University of Vermont Extension
Department of Plant and Soil Science
STARTING LEEKS AND
OTHER FEBRUARY GARDENING TIPS
Charlie Nardozzi, Senior
Dr. Leonard Perry, Extension
University of Vermont
Starting leeks from seeds, properly
keeping snow off shrubs, and giving cut flowers the right care are some of the
gardening tips for this month.
Long-season alliums, such as leeks
and onions, should be started from seed now. They need 10 to 12 weeks of growth
indoors before they go in the garden. Sprinkle the seed on top of seed-starting
mix, keep it moist, and as soon as the seedlings emerge, place the flats under
grow lights so they grow strong.
Begonias and pansies are couple of flowers you might start now too.
Although a sunny windowsill is an
ideal spot for sun-loving houseplants, be sure the plants aren't too close to
the glass or they could be damaged by the cold. Also, since heating vents are
often located underneath windows, plants are prone to drying out quickly. You
may want to move plants to a different location until the weather moderates.
When tree and shrub branches bend
under the weight of a new snowfall, use a broom to gently brush off the snow.
Don't try to remove ice or you might break the branch. It's possible to save a
large branch that partially splits from the main trunk if you tie it in place
and use long screws (coming from each direction, if necessary) to secure it. If
done right away, the tree may callous over the wound and heal itself.

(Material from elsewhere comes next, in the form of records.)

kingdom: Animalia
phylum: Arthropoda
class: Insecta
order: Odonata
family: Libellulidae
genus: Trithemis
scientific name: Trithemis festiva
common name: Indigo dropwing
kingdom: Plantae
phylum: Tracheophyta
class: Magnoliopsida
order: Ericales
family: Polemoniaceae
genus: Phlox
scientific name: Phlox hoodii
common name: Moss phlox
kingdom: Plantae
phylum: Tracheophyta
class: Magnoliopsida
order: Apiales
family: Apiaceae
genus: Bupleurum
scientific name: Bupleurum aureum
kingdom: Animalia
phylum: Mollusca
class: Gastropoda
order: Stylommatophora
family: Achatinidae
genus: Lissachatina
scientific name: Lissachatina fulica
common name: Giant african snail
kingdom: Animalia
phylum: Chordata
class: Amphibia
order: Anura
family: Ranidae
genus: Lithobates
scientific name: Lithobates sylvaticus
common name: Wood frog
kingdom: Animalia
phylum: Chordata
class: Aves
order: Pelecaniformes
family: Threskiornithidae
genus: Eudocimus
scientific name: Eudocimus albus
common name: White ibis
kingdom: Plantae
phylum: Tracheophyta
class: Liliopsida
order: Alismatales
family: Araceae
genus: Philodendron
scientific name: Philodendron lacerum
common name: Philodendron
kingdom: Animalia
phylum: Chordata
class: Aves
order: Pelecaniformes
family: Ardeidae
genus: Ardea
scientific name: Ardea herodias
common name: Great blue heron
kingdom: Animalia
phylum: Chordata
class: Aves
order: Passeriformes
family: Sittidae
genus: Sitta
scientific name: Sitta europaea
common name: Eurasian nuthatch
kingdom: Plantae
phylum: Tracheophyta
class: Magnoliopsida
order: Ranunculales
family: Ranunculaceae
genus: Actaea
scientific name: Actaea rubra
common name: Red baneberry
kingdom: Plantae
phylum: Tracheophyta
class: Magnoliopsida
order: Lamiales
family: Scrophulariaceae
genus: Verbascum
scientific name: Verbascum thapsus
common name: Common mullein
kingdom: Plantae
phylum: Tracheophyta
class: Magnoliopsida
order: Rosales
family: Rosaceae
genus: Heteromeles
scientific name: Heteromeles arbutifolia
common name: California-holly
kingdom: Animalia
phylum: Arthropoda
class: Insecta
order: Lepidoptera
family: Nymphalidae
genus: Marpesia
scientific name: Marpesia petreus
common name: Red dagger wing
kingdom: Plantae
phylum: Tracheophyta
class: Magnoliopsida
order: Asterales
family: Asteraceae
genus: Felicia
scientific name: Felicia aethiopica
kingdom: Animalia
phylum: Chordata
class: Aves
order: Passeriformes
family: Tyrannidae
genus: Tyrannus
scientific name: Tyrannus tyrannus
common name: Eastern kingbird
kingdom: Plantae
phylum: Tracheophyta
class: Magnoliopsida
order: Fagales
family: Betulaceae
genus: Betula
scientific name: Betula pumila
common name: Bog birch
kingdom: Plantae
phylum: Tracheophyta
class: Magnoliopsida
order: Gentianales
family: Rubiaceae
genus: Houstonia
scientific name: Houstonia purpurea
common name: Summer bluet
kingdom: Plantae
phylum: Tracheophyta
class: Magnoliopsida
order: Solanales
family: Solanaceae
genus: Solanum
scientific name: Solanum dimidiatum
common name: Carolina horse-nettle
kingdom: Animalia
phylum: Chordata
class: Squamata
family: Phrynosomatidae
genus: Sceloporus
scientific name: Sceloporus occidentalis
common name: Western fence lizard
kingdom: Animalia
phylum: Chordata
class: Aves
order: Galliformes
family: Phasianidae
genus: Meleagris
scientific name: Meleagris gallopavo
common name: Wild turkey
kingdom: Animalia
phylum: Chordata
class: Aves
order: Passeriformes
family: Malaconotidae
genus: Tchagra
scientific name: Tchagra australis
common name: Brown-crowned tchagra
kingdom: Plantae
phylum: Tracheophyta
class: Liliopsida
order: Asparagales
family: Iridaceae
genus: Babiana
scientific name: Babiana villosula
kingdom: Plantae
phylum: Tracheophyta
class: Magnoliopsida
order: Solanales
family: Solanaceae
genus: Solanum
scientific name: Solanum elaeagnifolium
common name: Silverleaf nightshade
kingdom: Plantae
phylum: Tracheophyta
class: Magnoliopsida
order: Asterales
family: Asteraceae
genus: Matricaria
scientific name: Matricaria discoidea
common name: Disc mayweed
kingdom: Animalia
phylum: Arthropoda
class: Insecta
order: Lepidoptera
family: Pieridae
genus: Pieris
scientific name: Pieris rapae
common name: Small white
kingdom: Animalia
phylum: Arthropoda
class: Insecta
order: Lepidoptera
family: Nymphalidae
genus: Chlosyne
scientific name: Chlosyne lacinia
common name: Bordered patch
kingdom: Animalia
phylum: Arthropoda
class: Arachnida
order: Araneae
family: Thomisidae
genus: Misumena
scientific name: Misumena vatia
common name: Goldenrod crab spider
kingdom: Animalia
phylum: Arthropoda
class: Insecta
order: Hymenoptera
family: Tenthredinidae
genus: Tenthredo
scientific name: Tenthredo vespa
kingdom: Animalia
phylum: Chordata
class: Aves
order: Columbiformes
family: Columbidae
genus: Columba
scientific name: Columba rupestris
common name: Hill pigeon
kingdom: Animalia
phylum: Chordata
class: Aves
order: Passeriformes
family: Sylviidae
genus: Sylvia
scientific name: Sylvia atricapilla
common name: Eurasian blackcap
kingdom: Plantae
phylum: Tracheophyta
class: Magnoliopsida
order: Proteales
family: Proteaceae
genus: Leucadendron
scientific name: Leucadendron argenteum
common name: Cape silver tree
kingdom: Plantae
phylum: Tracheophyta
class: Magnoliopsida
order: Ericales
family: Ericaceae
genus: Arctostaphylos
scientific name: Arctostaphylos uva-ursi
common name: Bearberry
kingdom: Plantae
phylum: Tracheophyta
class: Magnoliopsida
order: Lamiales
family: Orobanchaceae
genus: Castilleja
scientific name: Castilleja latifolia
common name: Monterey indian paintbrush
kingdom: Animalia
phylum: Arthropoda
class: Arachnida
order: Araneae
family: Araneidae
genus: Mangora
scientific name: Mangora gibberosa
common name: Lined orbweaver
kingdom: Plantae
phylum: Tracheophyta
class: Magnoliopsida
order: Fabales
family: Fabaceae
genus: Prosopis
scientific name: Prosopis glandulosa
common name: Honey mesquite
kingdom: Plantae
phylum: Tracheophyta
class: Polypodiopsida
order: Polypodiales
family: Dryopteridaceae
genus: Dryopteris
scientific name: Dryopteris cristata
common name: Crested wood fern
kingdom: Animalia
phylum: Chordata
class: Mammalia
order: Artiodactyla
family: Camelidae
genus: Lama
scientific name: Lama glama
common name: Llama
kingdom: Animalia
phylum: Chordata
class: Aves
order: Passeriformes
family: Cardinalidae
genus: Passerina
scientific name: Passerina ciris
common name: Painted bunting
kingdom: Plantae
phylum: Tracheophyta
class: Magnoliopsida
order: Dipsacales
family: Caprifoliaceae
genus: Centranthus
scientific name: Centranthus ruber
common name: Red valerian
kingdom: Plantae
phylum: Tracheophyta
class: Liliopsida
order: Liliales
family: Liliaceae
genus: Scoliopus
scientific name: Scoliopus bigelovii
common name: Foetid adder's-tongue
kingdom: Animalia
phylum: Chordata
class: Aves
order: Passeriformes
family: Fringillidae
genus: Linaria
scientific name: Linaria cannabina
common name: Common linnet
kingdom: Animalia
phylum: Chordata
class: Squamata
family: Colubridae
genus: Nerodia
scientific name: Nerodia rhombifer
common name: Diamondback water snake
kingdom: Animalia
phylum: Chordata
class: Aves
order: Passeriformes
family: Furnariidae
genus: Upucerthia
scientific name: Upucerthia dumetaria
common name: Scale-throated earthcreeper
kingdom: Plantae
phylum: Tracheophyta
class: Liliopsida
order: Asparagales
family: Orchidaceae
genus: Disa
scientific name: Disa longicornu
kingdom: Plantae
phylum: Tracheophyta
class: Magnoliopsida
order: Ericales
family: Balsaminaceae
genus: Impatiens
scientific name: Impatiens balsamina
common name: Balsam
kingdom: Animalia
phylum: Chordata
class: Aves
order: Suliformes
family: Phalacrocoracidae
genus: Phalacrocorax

For seeds that need warmth to
germinate, a heat mat underneath the flat can make a big difference. Once
the seedlings are up, move them off the mat and grow them on at a cooler
temperature to encourage strong, stocky growth.
You can find inexpensive mats at some garden stores and online seed
firms. Try putting a piece of reflective
foil insulation underneath the mat to direct the heat up towards the flat.
Arrange cut flowers in a vase of
warm water, and add commercial floral preservative. Or, you can make your own preservative with
one cup lemon-lime soda (regular, not sugar free), one cup water, and a half
teaspoon of household bleach. The sugar
in the soda provides energy for the flowers, and the bleach controls bacteria.
If you need more liquid, just increase the amounts proportionately.
Change the water in the vase
every couple of days. In mixed bouquets, some of the flowers may give off sap
that is toxic to other varieties in the vase and shortens their vase life.
Daffodils are one such flower. You can reduce this effect by frequently
refreshing the water or keeping daffodils in a vase by themselves. When you change the water, recut about a
half-inch off the bottom of flower stems.
This helps ensure the conducting vessels don't get plugged.
If you are preparing to start seeds
under grow lights or fluorescent shop lights indoors, check the tubes for signs
of age. Tubes that have been used for two to three seasons probably have lost
much of their intensity even though they look fine. Dark rings on the ends of
the tubes signal they need to be replaced.
If just setting up such tubes, try the slimmer and more energy efficient
ones. Alternate ones giving off warm and
cool colors to provide the best light.